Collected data
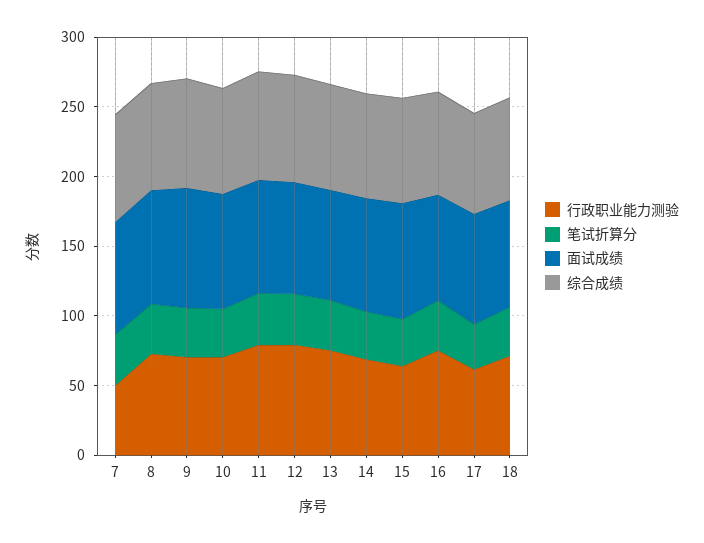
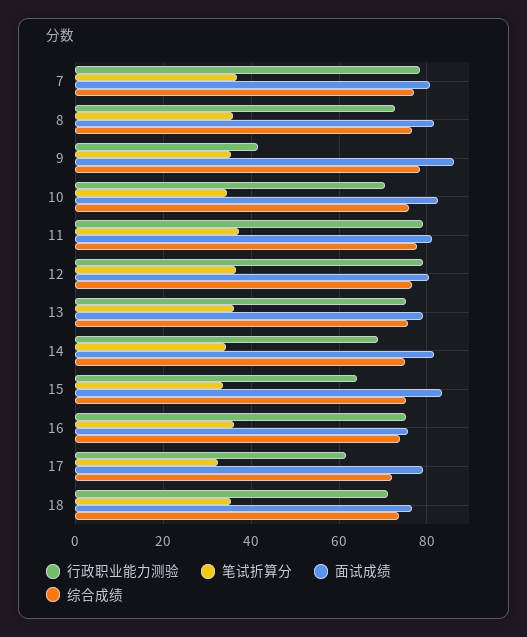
行政职业能力测验, 7: 50 -> 78
行政职业能力测验, 9: 70 -> 42

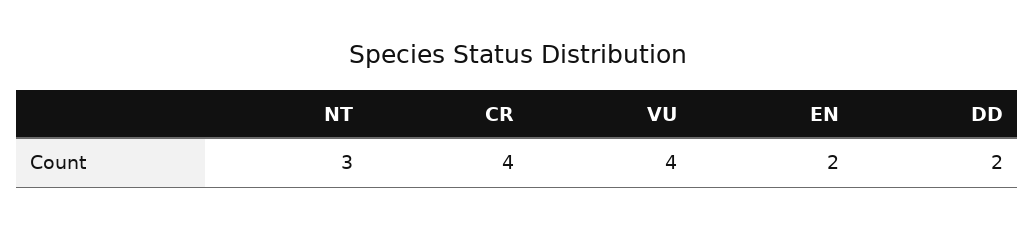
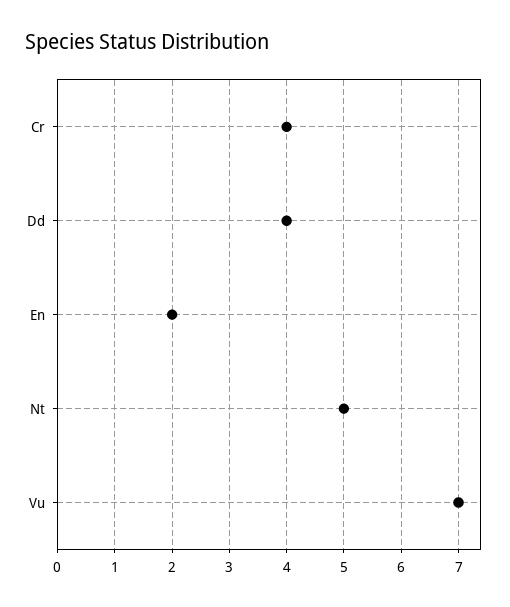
NT: 3 -> 5
VU: 4 -> 7
DD: 2 -> 4

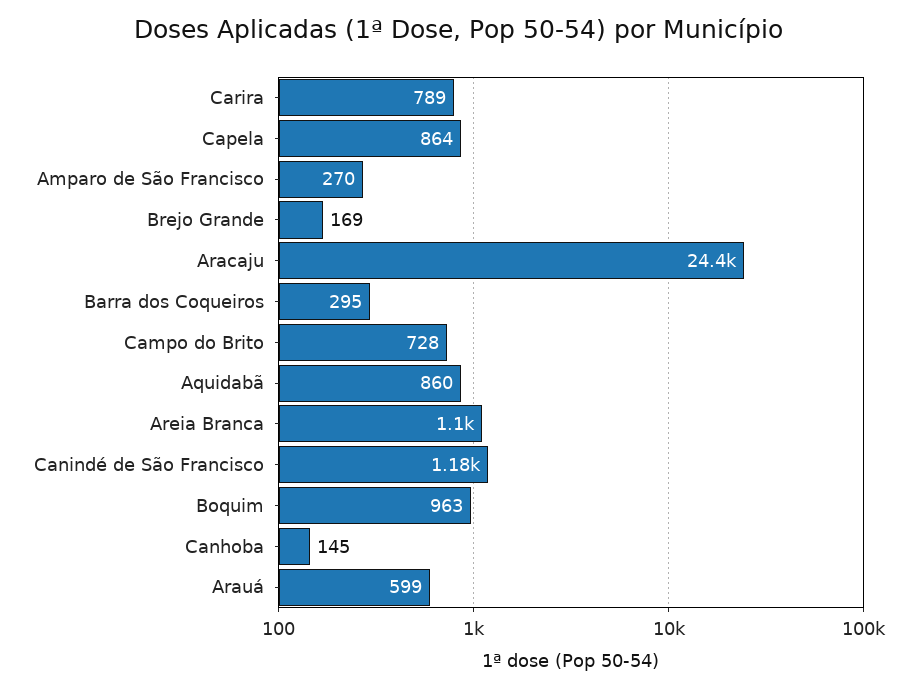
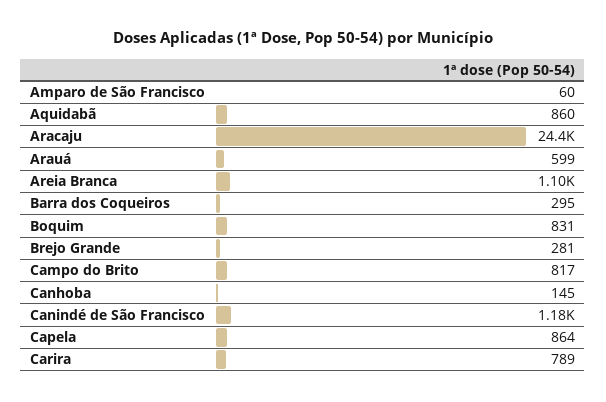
Amparo de São Francisco: 270 -> 60
Brejo Grande: 169 -> 281
Campo do Brito: 728 -> 817
Boquim: 963 -> 831

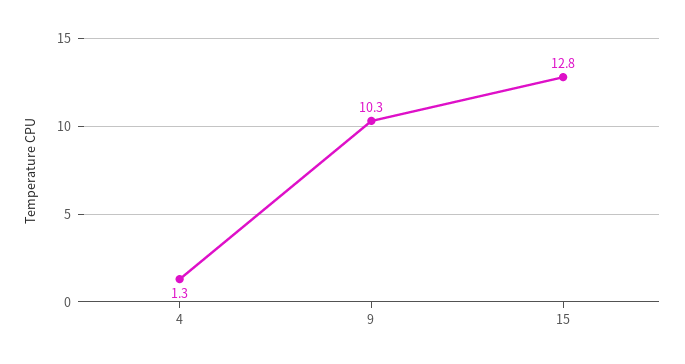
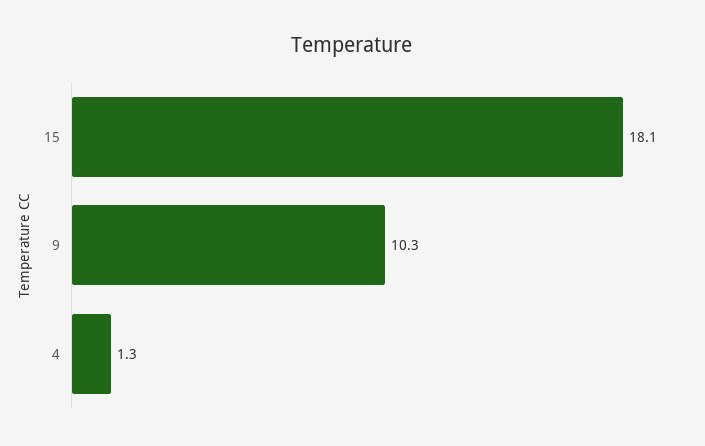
15: 12.8 -> 18.1

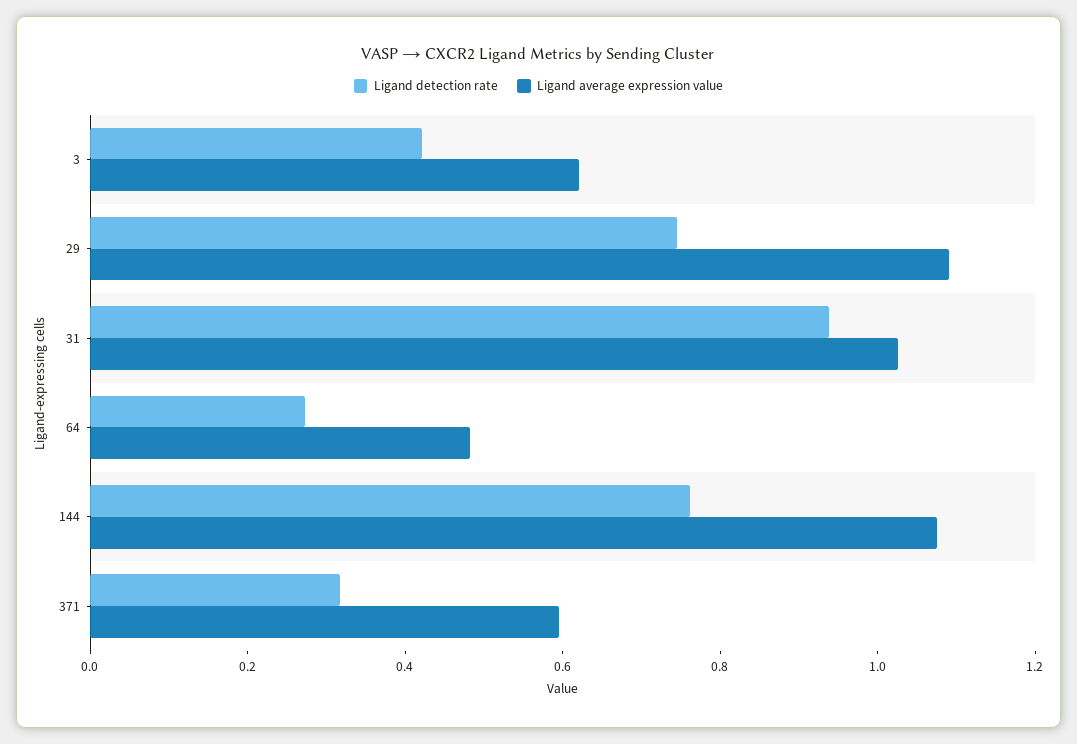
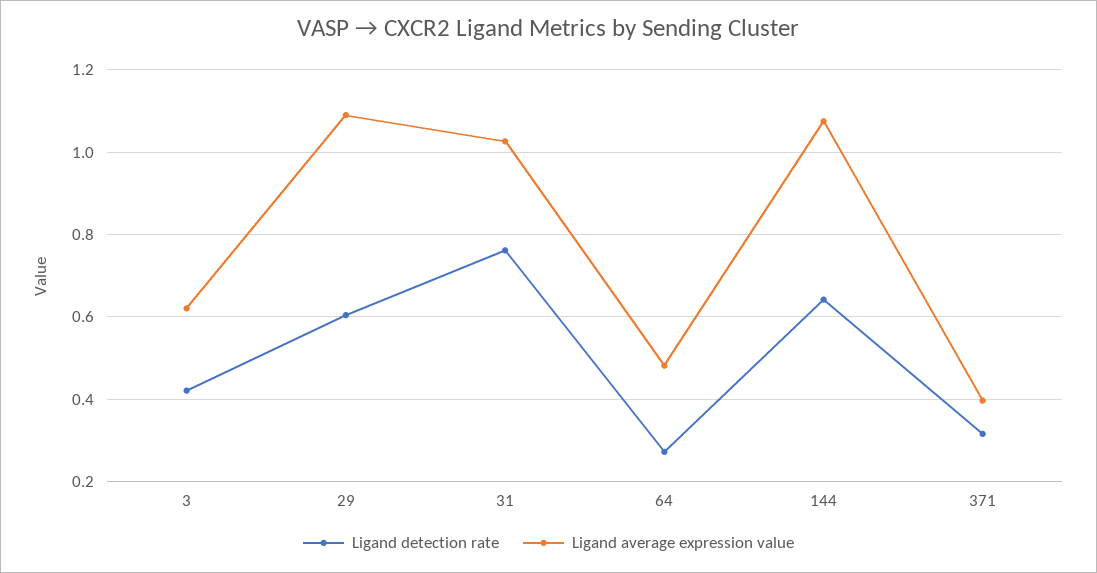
Ligand detection rate, 29: 0.75 -> 0.6
Ligand detection rate, 31: 0.95 -> 0.76
Ligand detection rate, 144: 0.75 -> 0.64
Ligand average expression value, 371: 0.6 -> 0.4

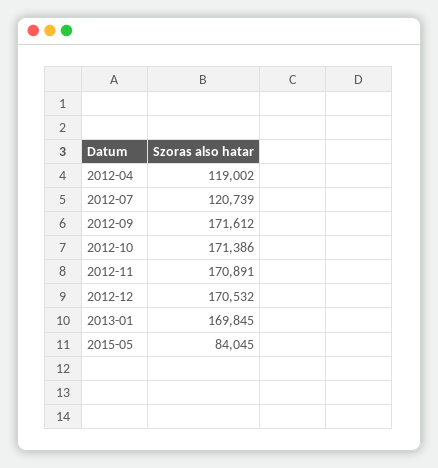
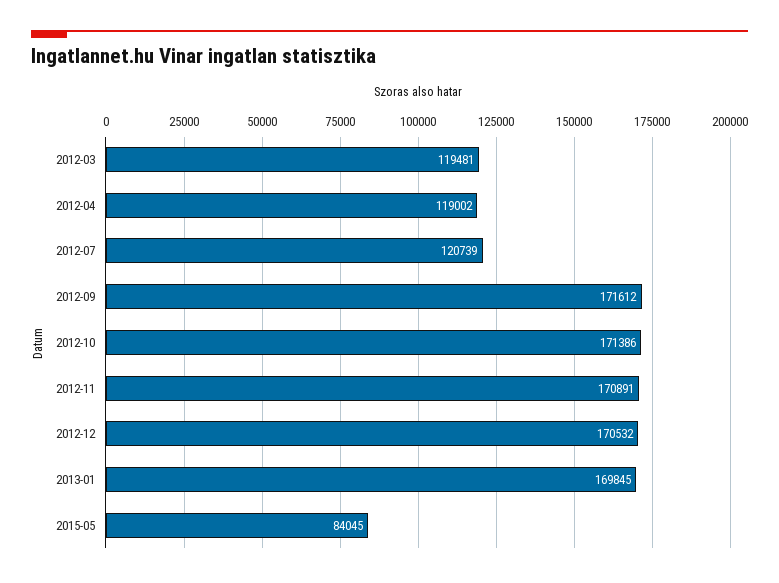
2012-03: none -> 119481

# Try it
Once you find the line with "15: 12.8 -> 18.1", restate it and every later line of the data word for word, excluding the pictures.

# Written response
15: 12.8 -> 18.1

Ligand detection rate, 29: 0.75 -> 0.6
Ligand detection rate, 31: 0.95 -> 0.76
Ligand detection rate, 144: 0.75 -> 0.64
Ligand average expression value, 371: 0.6 -> 0.4

2012-03: none -> 119481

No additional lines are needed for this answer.